On rencontre d'ailleurs un peu le même problème avec le concept fourre-tout de « dignité humaine ». Certains juristes constatent d'ailleurs que l'on qualifie maintenant comme des « atteintes à la dignité humaine » exactement ce qu'on appellait autrefois des « atteintes aux bonnes mœurs »... On a changé l'expression pour une autre, mais cela reste le même concept vague qui permet de défendre un peu tout et n'importe quoi sans avoir à se justifier. J'ajoute, concernant la Déclaration universelle des droits de l'homme que tu cites et qui emploie le mot « dignité », que cette « déclaration » n'est qu'un ensemble de paroles creuses qui ne sert qu'à donner une image de défenseurs des droits de l'hommes à certains politiciens, car
elle n'a aucune valeur légale !
Kefka a écrit :À raisonner comme tu le fais, tu vois "le droit à l'enfant" comme un droit autonome, dont tu dénies le caractère "obligatoire" défendu par les tenants de l'homoparentalité. Or, il est possible d'en faire le prolongement d'un autre droit, le droit à l'égalité devant la loi.
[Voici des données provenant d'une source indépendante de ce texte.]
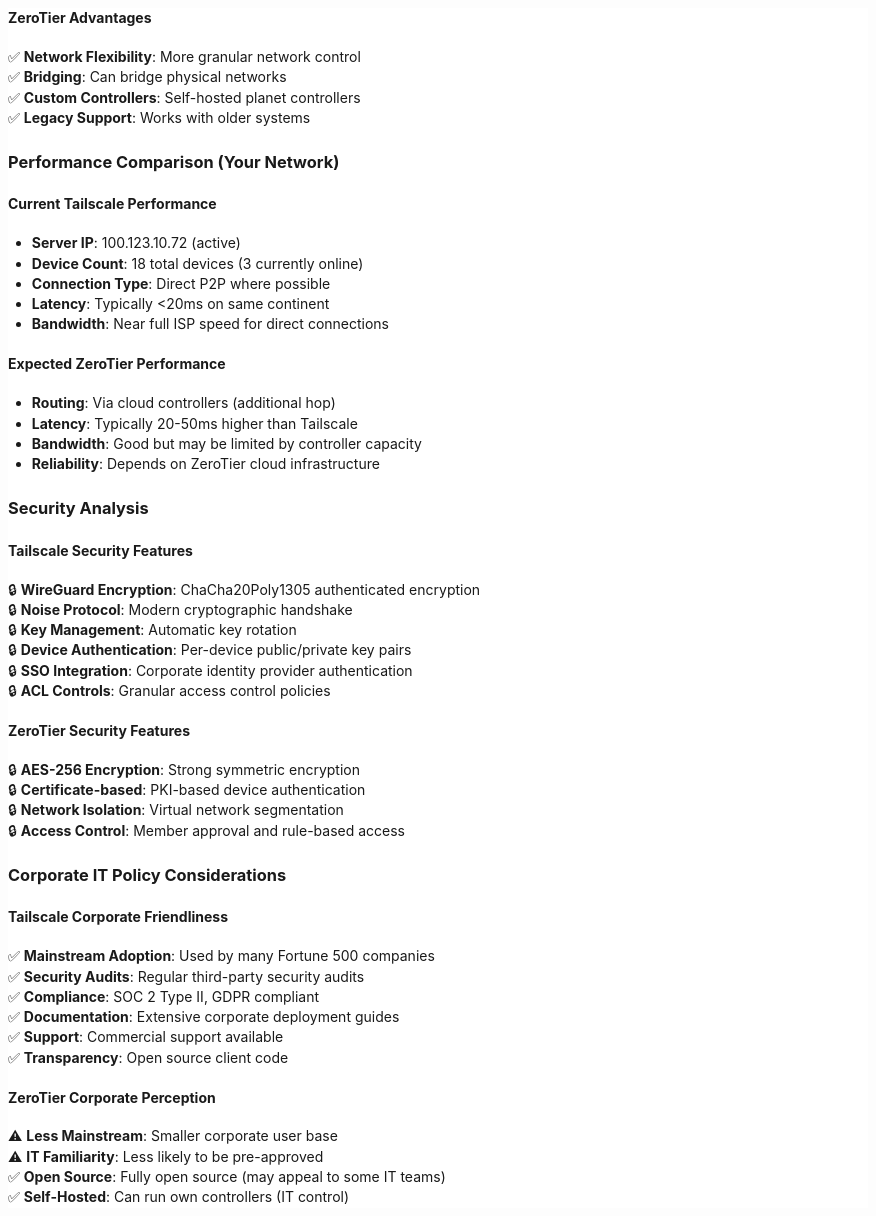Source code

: #### ZeroTier Advantages  
✅ **Network Flexibility**: More granular network control  
✅ **Bridging**: Can bridge physical networks  
✅ **Custom Controllers**: Self-hosted planet controllers  
✅ **Legacy Support**: Works with older systems  

### Performance Comparison (Your Network)

#### Current Tailscale Performance
- **Server IP**: 100.123.10.72 (active)
- **Device Count**: 18 total devices (3 currently online)
- **Connection Type**: Direct P2P where possible
- **Latency**: Typically <20ms on same continent
- **Bandwidth**: Near full ISP speed for direct connections

#### Expected ZeroTier Performance
- **Routing**: Via cloud controllers (additional hop)
- **Latency**: Typically 20-50ms higher than Tailscale
- **Bandwidth**: Good but may be limited by controller capacity
- **Reliability**: Depends on ZeroTier cloud infrastructure

### Security Analysis

#### Tailscale Security Features
🔒 **WireGuard Encryption**: ChaCha20Poly1305 authenticated encryption  
🔒 **Noise Protocol**: Modern cryptographic handshake  
🔒 **Key Management**: Automatic key rotation  
🔒 **Device Authentication**: Per-device public/private key pairs  
🔒 **SSO Integration**: Corporate identity provider authentication  
🔒 **ACL Controls**: Granular access control policies  

#### ZeroTier Security Features
🔒 **AES-256 Encryption**: Strong symmetric encryption  
🔒 **Certificate-based**: PKI-based device authentication  
🔒 **Network Isolation**: Virtual network segmentation  
🔒 **Access Control**: Member approval and rule-based access  

### Corporate IT Policy Considerations

#### Tailscale Corporate Friendliness
✅ **Mainstream Adoption**: Used by many Fortune 500 companies  
✅ **Security Audits**: Regular third-party security audits  
✅ **Compliance**: SOC 2 Type II, GDPR compliant  
✅ **Documentation**: Extensive corporate deployment guides  
✅ **Support**: Commercial support available  
✅ **Transparency**: Open source client code  

#### ZeroTier Corporate Perception
⚠️ **Less Mainstream**: Smaller corporate user base  
⚠️ **IT Familiarity**: Less likely to be pre-approved  
✅ **Open Source**: Fully open source (may appeal to some IT teams)  
✅ **Self-Hosted**: Can run own controllers (IT control)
Il est en effet possible de défendre le droit l'élever, d'avoir ou d'adopter des enfants pour les couples homosexuels en utilisant le droit à l'égalité devant la loi : il est totalement absurde que l'on autorise par exemple des célibataires à adopter, mais que cela soit refuser à un individu pour la seule raison qu'il est en couple avec une personne de même sexe ! Mais utiliser un raccourci en employant le terme de « droit à l'enfant », c'est un manque de précision et une source de confusion.
Fade Out a écrit :Si on raisonne par interdiction le débat est plus clair, car l'essentiel des discriminations réside encore dans les interdictions :
- doit on interdire à un homo d'adopter ?
- doit on interdire à une femme en couple homo de se faire inséminer ?
- et si oui, pour quelle raison ?
Il y a une différence fondamentale entre les deux. Dans le cas d'une insémination, il s'agit d'interdire (ou pas). Dans le cas de l'adoption, il s'agit de ne pas autoriser (ou d'autoriser). À la différence de l'insémination, l'adoption nécessite que la Société accepte de traiter les parents adoptifs comme elle traiterait les parents biologiques : on ne peut donc pas « interdire ».